Volunteer Jewish security team to launch in Canada

JTA

TORONTO — Canada’s Centre for Israel and Jewish Affairs is forming a volunteer network to provide security at Canadian synagogues and Jewish community facilities.

The Community Security Network will be similar to neighborhood watch programs, only on a national scale, CIJA said in its announcement.

“I’m not looking to train commandos,” program coordinator Doron Horowitz told the National Post newspaper in a story published Monday. “It’s a neighborhood watch. We’re not looking for vigilantes.”

Horowitz, the director of national security infrastructure for CIJA and a decorated Israeli army officer, said the effort is intended to complement law enforcement.

“This is the Jewish community taking an active role in [its own]  security on a civilian level,” he said.

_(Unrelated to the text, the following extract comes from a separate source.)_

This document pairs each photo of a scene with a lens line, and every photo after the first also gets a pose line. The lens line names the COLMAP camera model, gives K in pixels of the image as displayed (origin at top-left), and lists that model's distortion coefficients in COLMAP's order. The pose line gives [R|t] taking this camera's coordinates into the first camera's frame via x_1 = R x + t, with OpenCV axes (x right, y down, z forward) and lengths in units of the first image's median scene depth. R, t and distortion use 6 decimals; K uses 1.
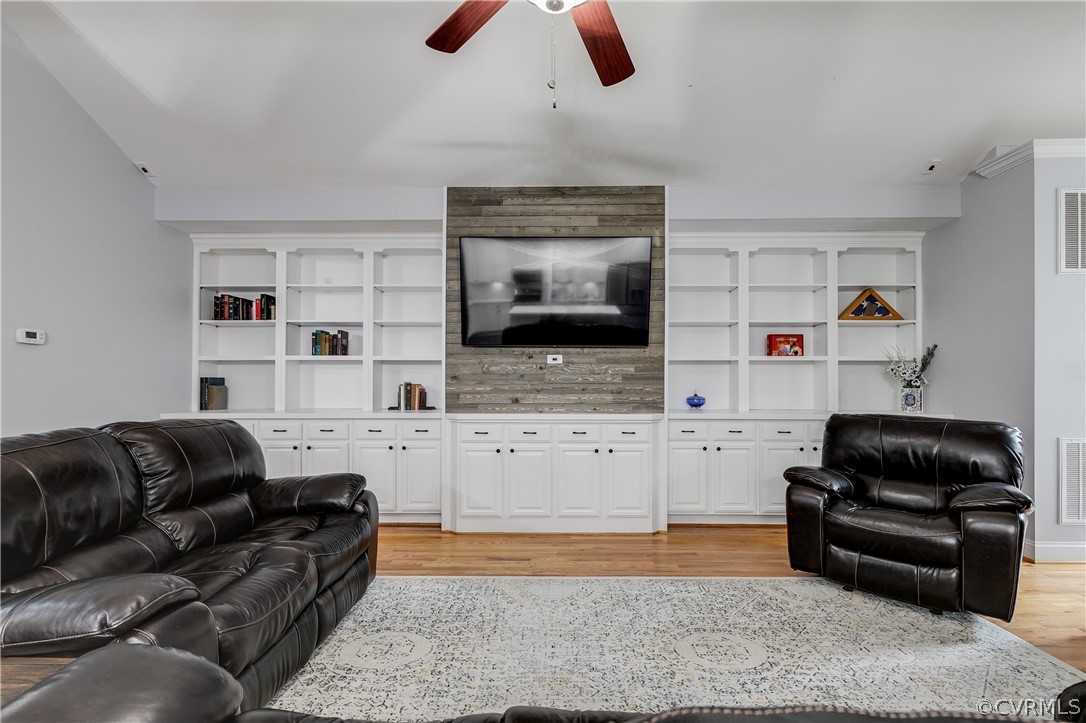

Toronto is the site of the pilot project. Once the program can field a team of 25 volunteers, it will be rolled out in Jewish communities across the country.

Volunteers, who must be aged 25 to 50, will undergo a series of background checks and psychological screening “to weed out individuals who have a different agenda or idea of what it means to protect the Jewish community,” Horowitz said.

Trainees will learn about counter-surveillance methods, as well how to conduct patrols and recognize signs of suspicious activity, Horowitz told the Canadian Jewish News.

He stressed that the program will be “emphatically, categorically” different from groups like the Shomrim, unarmed civilians who patrol Jewish communal buildings and large events in Brooklyn, N.Y., and Toronto.